● EXERCISE OBJECTIVE: Filter the entries down to the lines holding "accès", then copy those lines.

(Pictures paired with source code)
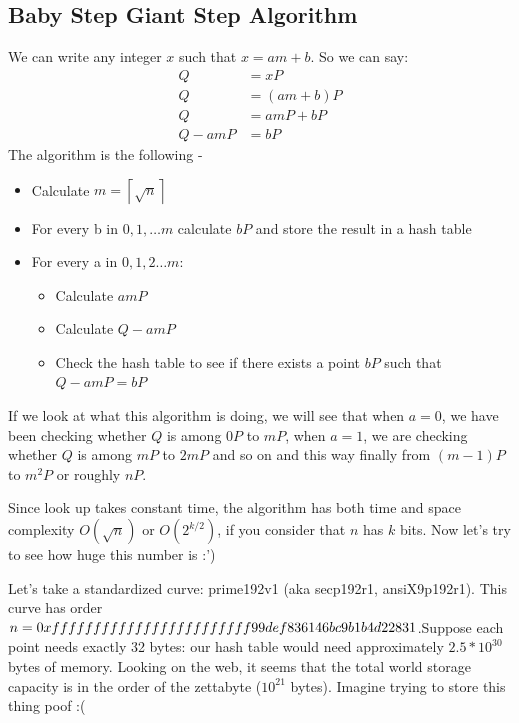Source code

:\documentclass[12pt,letterpaper]{article}
\begin{document}
\subsection{Baby Step Giant Step Algorithm}
We can write any integer $x$ such that $x=am+b$. So we can say:
\begin{align*}
  Q & = xP \\
  Q & = (am + b) P \\
  Q & = am P + b P \\
  Q - am P & = b P
\end{align*}
The algorithm is the following - 
\begin{itemize}
    \item Calculate $m = \left\lceil{\sqrt{n}}\right\rceil$
    \item For every b in $0,1,\dots m$ calculate $bP$ and store the result in a hash table
    \item For every a in $0,1,2\dots m$:
    \begin{itemize}
        \item Calculate $amP$
        \item Calculate $Q-amP$
        \item Check the hash table to see if there exists a point $bP$ such that $Q-amP=bP$
    \end{itemize}
\end{itemize}
If we look at what this algorithm is doing, we will see that when $a=0$, we have been checking whether $Q$ is among $0P$ to $mP$, when $a=1$, we are checking whether $Q$ is among $mP$ to $2mP$ and so on and this way finally from $(m-1)P$ to $m^2P$ or roughly $nP$.

Since look up takes constant time, the algorithm has both time and space complexity $O(\sqrt{n})$ or $O(2^{k/2})$, if you consider that $n$ has $k$ bits. Now let's try to see how huge this number is :')

Let's take a standardized curve: prime192v1 (aka secp192r1, ansiX9p192r1). This curve has order $n=0xffffffffffffffff ffffffff99def836146bc9b1\\b4d22831$.Suppose each point needs exactly 32 bytes: our hash table would need approximately $2.5*10^{30}$ bytes of memory. Looking on the web, it seems that the total world storage capacity is in the order of the zettabyte ($10^{21}$ bytes). Imagine trying to store this thing poof :(
\end{document}
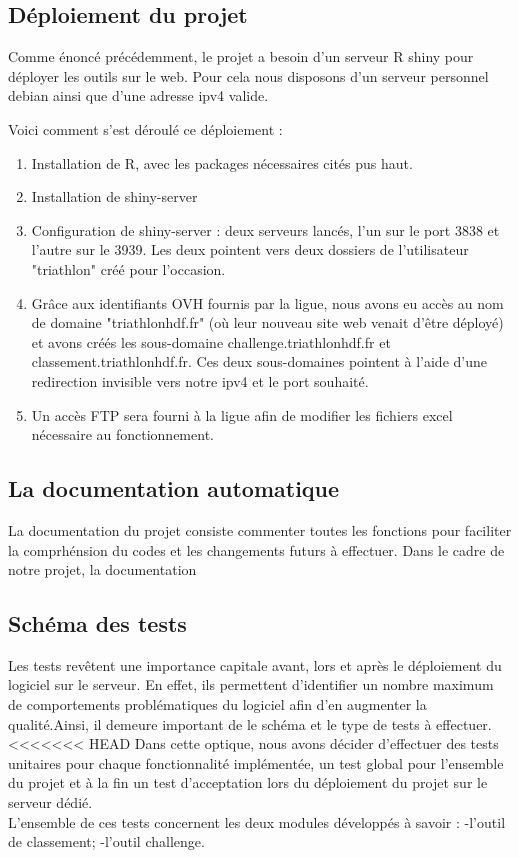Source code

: \subsection {Déploiement du projet}

Comme énoncé précédemment, le projet a besoin d'un serveur R shiny pour déployer les outils sur le web.
Pour cela nous disposons d'un serveur personnel debian ainsi que d'une adresse ipv4 valide.

Voici comment s'est déroulé ce déploiement :

\begin{enumerate} 
	\item Installation de R, avec les packages nécessaires cités pus haut. \cite{ref2}
	\item Installation de shiny-server \cite{ref3}
	\item Configuration de shiny-server : deux serveurs lancés, l'un sur le port 3838 et l'autre sur le 3939. Les deux pointent vers deux dossiers de l'utilisateur "triathlon" créé pour l'occasion.
	\item Grâce aux identifiants OVH \cite{ref4} fournis par la ligue, nous avons eu accès au nom de domaine "triathlonhdf.fr" (où leur nouveau site web venait d'être déployé) et avons créés les sous-domaine challenge.triathlonhdf.fr et classement.triathlonhdf.fr. Ces deux sous-domaines pointent à l'aide d'une redirection invisible vers notre ipv4 et le port souhaité.
	\item Un accès FTP sera fourni à la ligue afin de modifier les fichiers excel nécessaire au fonctionnement.
\end{enumerate}


\subsection {La documentation automatique}
La documentation du projet consiste commenter toutes les fonctions pour faciliter la comprhénsion du codes et les changements futurs à effectuer.
Dans le cadre de notre projet,  la documentation  


\subsection {Schéma des tests}
Les tests revêtent une importance capitale avant, lors et après le déploiement du logiciel sur le serveur. En effet, ils permettent d'identifier un nombre maximum de comportements problématiques du logiciel afin d'en augmenter la qualité.Ainsi, il demeure important de  le schéma et le type de tests à effectuer. \\
<<<<<<< HEAD
Dans cette optique, nous avons décider d'effectuer des tests unitaires pour chaque fonctionnalité implémentée, un test global pour l'ensemble du projet et à la fin un test d'acceptation lors du déploiement du projet sur le serveur dédié.\\
L'ensemble de ces tests concernent les deux modules développés à savoir :
-l'outil de classement; 
-l'outil challenge.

● RESPONSE TO THE EXERCISE:
	\item Grâce aux identifiants OVH \cite{ref4} fournis par la ligue, nous avons eu accès au nom de domaine "triathlonhdf.fr" (où leur nouveau site web venait d'être déployé) et avons créés les sous-domaine challenge.triathlonhdf.fr et classement.triathlonhdf.fr. Ces deux sous-domaines pointent à l'aide d'une redirection invisible vers notre ipv4 et le port souhaité.
	\item Un accès FTP sera fourni à la ligue afin de modifier les fichiers excel nécessaire au fonctionnement.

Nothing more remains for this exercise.